## Assignment
Update the data from its first line through the line containing "を生かし、後世に伝えたいという共通の想いか" by changing "SALE" to "CLEARANCE". Leave everything else in that span unchanged.

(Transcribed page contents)
- - - - - - -

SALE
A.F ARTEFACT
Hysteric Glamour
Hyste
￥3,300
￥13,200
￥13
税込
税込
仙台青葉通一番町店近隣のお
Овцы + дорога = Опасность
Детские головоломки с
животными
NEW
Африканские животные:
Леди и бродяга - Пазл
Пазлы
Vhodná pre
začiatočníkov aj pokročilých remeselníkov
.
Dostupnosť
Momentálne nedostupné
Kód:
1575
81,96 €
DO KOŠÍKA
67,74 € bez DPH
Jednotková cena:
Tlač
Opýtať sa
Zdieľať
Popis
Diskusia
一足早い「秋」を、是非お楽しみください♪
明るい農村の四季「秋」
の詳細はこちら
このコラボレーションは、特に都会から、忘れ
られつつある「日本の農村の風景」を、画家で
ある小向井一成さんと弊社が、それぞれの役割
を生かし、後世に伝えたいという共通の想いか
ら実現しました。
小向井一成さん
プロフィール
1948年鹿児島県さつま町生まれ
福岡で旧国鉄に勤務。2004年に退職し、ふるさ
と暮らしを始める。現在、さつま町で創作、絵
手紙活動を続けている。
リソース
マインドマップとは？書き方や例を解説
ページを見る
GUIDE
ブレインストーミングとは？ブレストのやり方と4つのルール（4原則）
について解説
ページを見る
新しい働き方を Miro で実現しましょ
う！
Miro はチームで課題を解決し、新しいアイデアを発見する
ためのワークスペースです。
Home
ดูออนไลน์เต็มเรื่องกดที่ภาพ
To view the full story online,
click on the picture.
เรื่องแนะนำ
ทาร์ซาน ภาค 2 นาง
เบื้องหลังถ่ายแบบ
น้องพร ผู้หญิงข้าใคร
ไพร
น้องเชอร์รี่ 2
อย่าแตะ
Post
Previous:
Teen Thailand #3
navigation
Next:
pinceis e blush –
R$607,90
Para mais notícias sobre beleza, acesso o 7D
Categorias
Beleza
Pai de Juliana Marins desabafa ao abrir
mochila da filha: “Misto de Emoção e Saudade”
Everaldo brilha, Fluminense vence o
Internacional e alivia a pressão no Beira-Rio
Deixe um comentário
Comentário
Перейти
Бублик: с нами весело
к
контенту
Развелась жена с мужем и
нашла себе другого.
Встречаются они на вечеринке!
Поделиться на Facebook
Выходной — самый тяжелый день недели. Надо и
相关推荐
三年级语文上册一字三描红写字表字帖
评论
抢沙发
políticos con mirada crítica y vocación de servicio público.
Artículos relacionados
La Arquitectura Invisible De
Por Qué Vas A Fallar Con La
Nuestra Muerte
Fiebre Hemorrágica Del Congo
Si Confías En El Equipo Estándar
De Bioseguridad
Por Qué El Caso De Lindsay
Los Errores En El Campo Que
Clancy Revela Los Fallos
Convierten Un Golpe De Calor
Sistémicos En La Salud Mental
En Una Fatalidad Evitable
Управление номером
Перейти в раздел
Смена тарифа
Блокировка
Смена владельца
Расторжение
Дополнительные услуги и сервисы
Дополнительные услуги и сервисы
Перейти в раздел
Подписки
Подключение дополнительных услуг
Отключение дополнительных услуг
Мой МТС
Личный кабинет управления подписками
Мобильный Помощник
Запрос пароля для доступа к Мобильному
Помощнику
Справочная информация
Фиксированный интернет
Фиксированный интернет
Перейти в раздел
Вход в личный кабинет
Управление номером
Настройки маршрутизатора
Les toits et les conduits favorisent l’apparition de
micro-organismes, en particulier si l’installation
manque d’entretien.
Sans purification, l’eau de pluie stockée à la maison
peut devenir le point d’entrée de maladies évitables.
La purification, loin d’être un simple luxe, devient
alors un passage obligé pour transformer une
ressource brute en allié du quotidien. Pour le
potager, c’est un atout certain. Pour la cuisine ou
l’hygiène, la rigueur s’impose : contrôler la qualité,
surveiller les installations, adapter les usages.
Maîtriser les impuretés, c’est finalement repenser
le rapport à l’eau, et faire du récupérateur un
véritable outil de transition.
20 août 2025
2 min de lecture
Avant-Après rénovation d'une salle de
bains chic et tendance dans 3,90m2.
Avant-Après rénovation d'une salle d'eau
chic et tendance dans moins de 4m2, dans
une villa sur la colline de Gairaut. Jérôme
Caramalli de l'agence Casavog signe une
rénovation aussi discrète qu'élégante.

- - - - - - -

## Answer
CLEARANCE
A.F ARTEFACT
Hysteric Glamour
Hyste
￥3,300
￥13,200
￥13
税込
税込
仙台青葉通一番町店近隣のお
Овцы + дорога = Опасность
Детские головоломки с
животными
NEW
Африканские животные:
Леди и бродяга - Пазл
Пазлы
Vhodná pre
začiatočníkov aj pokročilých remeselníkov
.
Dostupnosť
Momentálne nedostupné
Kód:
1575
81,96 €
DO KOŠÍKA
67,74 € bez DPH
Jednotková cena:
Tlač
Opýtať sa
Zdieľať
Popis
Diskusia
一足早い「秋」を、是非お楽しみください♪
明るい農村の四季「秋」
の詳細はこちら
このコラボレーションは、特に都会から、忘れ
られつつある「日本の農村の風景」を、画家で
ある小向井一成さんと弊社が、それぞれの役割
を生かし、後世に伝えたいという共通の想いか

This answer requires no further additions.